3.1 Model formulation

A joint model for longitudinal and survival data consists of two components: a model for the longitudinal part (I will be assuming a single longitudinal trajectory from now on for simplicity) and a model for the survival part. These two components will then share a latent structure that will describe the association between the two processes. In literature, the dominant approach seems to be allowing the two components to share random effects; I will follow this approach.

Building on the notation from Section 1, let \(y_{ij} = \{ y_{ij}(t_{ij}) \ \forall \ j = 1, \dots, n_i \}\) be the observed longitudinal response for the \(i\)th subject, with \(y_{ij}(t_{ij})\) the observed response at time \(t_{ij}\) and \(n_i\) the number of longitudinal observations.

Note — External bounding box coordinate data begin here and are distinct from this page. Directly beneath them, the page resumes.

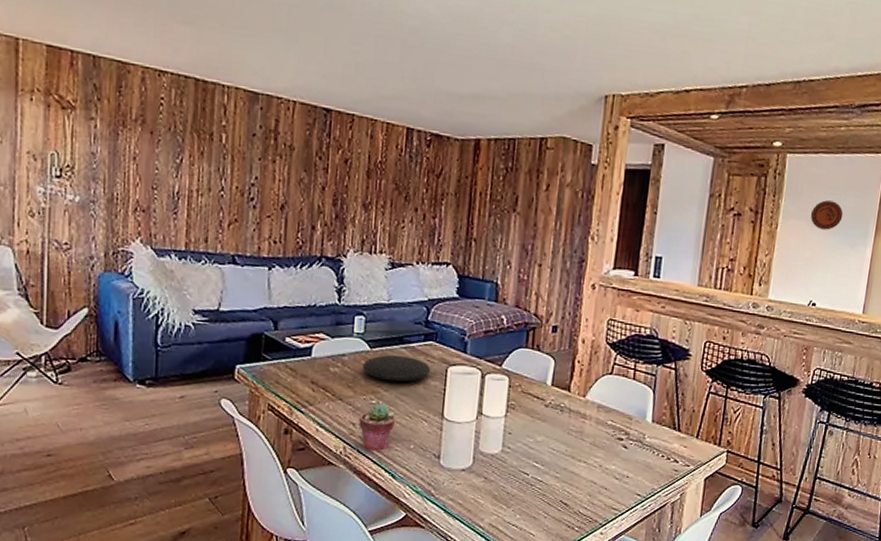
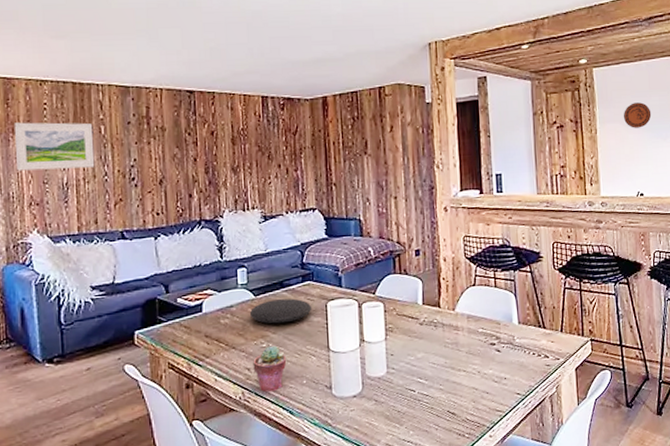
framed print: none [123,115,214,179] -> present [13,122,95,171]

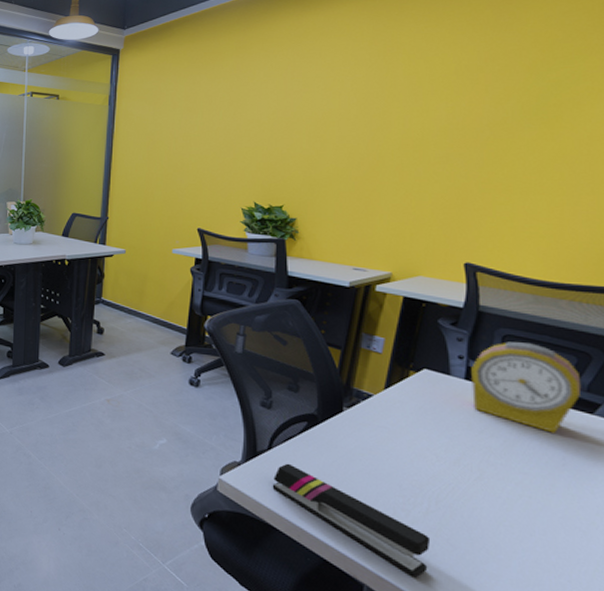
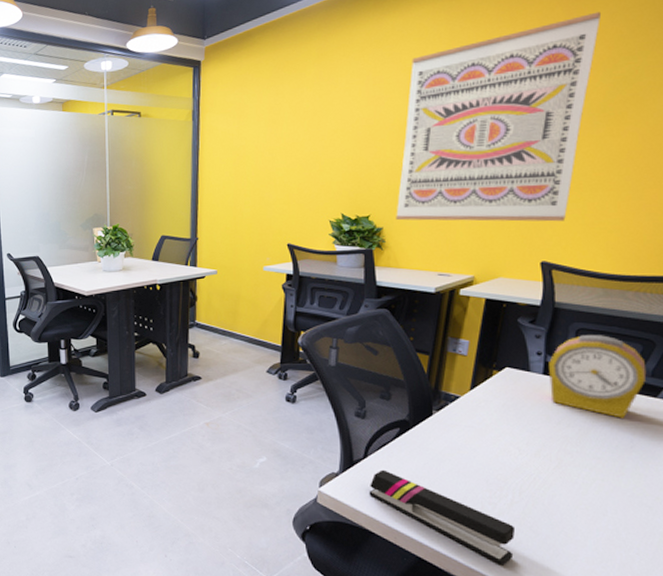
wall art: none [310,15,534,223] -> present [396,11,601,222]

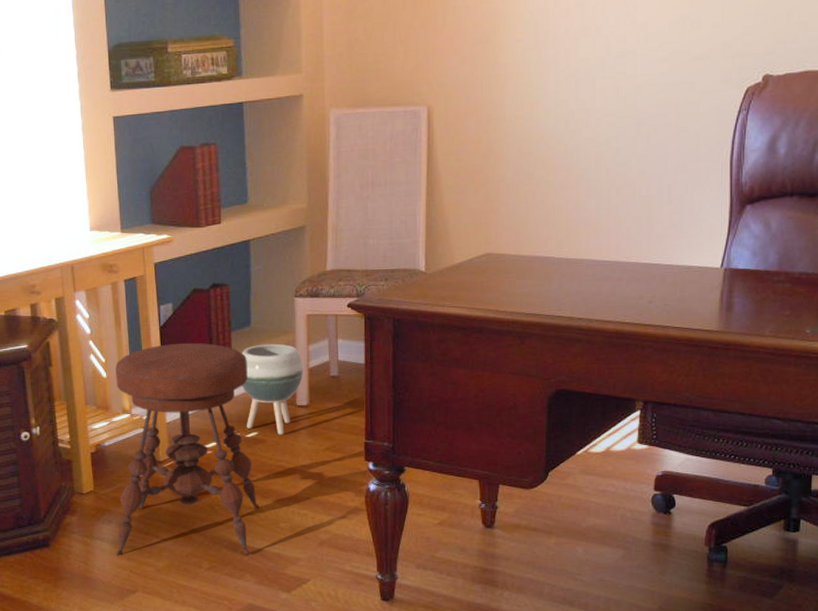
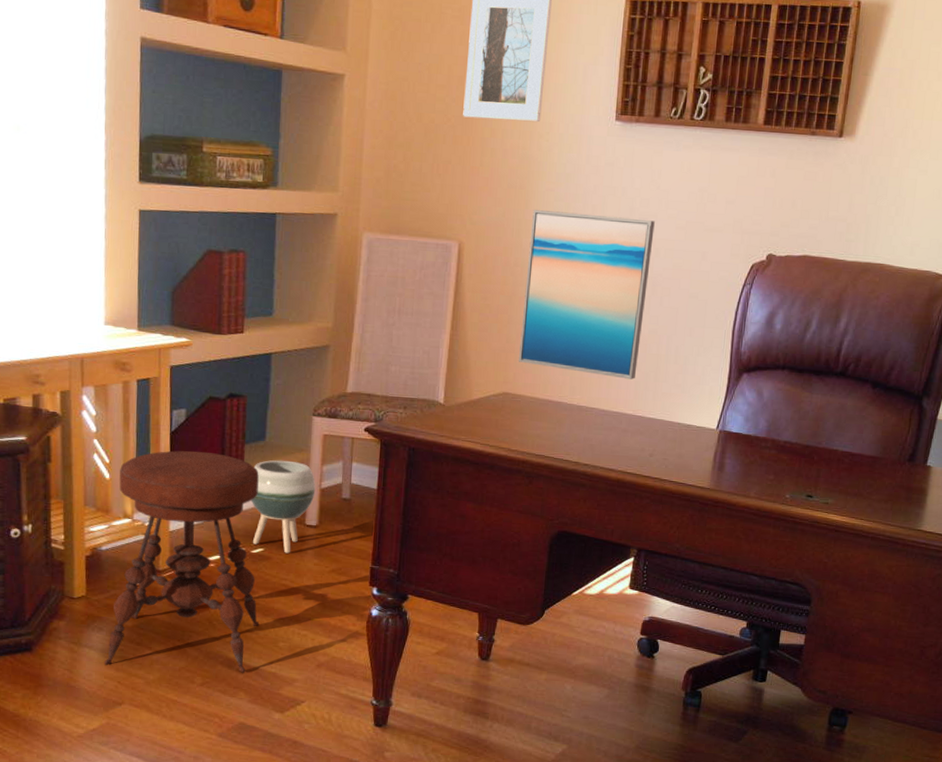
wall art: none [499,57,634,226] -> present [519,210,655,379]

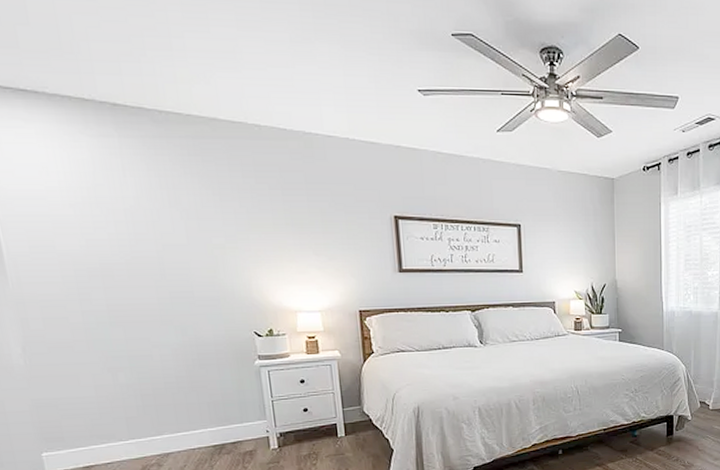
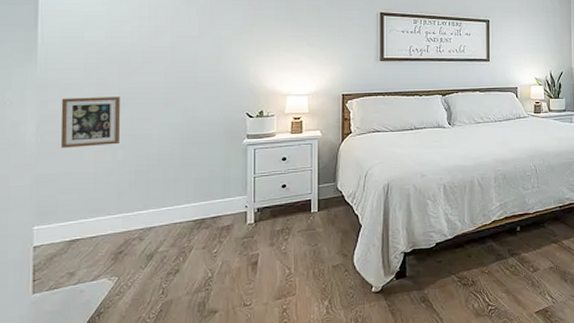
picture frame: none [43,314,119,371] -> present [60,97,121,148]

The longitudinal component of the joint model is modelled within the mixed-effects framework (Diggle et al. 2013), as longitudinal data is likely measured intermittently and with error. Therefore: \[ y_i(t) = m_i(t) + \epsilon_i(t), \ \epsilon_i(t) \sim N(0, \sigma^2) \] and \[ m_i(t) = X_i(t) \beta + Z_i(t) b_i, \ b_i \sim N(0, \Sigma) \] with \(X_i(t)\) and \(Z_i(t)\) the time-dependent design matrices for the fixed and random effects, respectively, \(\beta\) the fixed effects, and \(b_i\) the random effects for the ith individual. \(y_i(t)\) represents the observed longitudinal trajectory at time \(t\), which could be decomposed into the true longitudinal trajectory \(m_i(t)\) plus the measurement error \(\epsilon_i(t)\).

The survival component of the joint model is modelled using a proportional hazards time to event model, given the true unobserved longitudinal trajectory up to time \(t\), i.e. \(M_i(t) = \{m_i(s) \ \forall \ 0 \le s \le t\}\): \[ h(t | M_i(t)) = h_0(t) \exp(W \psi + \alpha m_i(t)), \] where \(h_0(t)\) is the baseline hazard function and \(W\) is a vector of time-fixed covariates with their regression parameters \(\psi\). \(\alpha\) is the association parameter that links the longitudinal component and the survival component of the joint model; it can be interpreted as the log-hazard ratio for a unit increase in the true longitudinal trajectory \(m_i(t)\), at time \(t\). This specific form of the association parameter is also known as the current value parametrisation; additional association structures are available, allowing for instance interactions, association with the slope of the trajectory or its cumulative effect, and so on. Further details in Rizopoulos (2012).

The survival function follows as \[ S(t | M_i(t)) = \exp \left( -\int_0 ^ t h_0(u) \exp(W \psi + \alpha m_i(u)) \ du \right) \]

Finally, regarding \(h_0(t)\): the choice of the baseline hazard function follows the usual rationale. It can be left unspecified, therefore resulting in a Cox model for the survival component of the joint model, or it can be specified using a parametric distribution (e.g. a Weibull distribution) or some flexible alternative (Crowther, Abrams, and Lambert 2012). Hsieh, Tseng, and Wang (2006) showed that choosing the Cox model for the survival component yields standard errors that are underestimated; consequently, bootstrapping is required to obtain correct standard errors in that situation.

References

Diggle, Peter J, Patrick Heagerty, Kung-Yee Liang, and Scott L Zeger. 2013. Analysis of Longitudinal Data. 2nd ed. Oxford Statistical Science Series. OUP Oxford.

Rizopoulos, Dimitris. 2012. Joint Models for Longitudinal and Time-to-Event Data: With Applications in R. Biostatistics. Chapman & Hall / CRC.

Crowther, Michael J, Keith R Abrams, and Paul C Lambert. 2012. “Flexible Parametric Joint Modelling of Longitudinal and Survival Data.” Statistics in Medicine 31 (30): 4456–71. doi:10.1002/sim.5644.

Hsieh, Fushing, Yi-Kuan Tseng, and Jane-Ling Wang. 2006. “Joint Modeling of Survival and Longitudinal Data: Likelihood Approach Revisited.” Biometrics 62: 1037–43. doi:10.1111/j.1541-0420.2006.00570.x.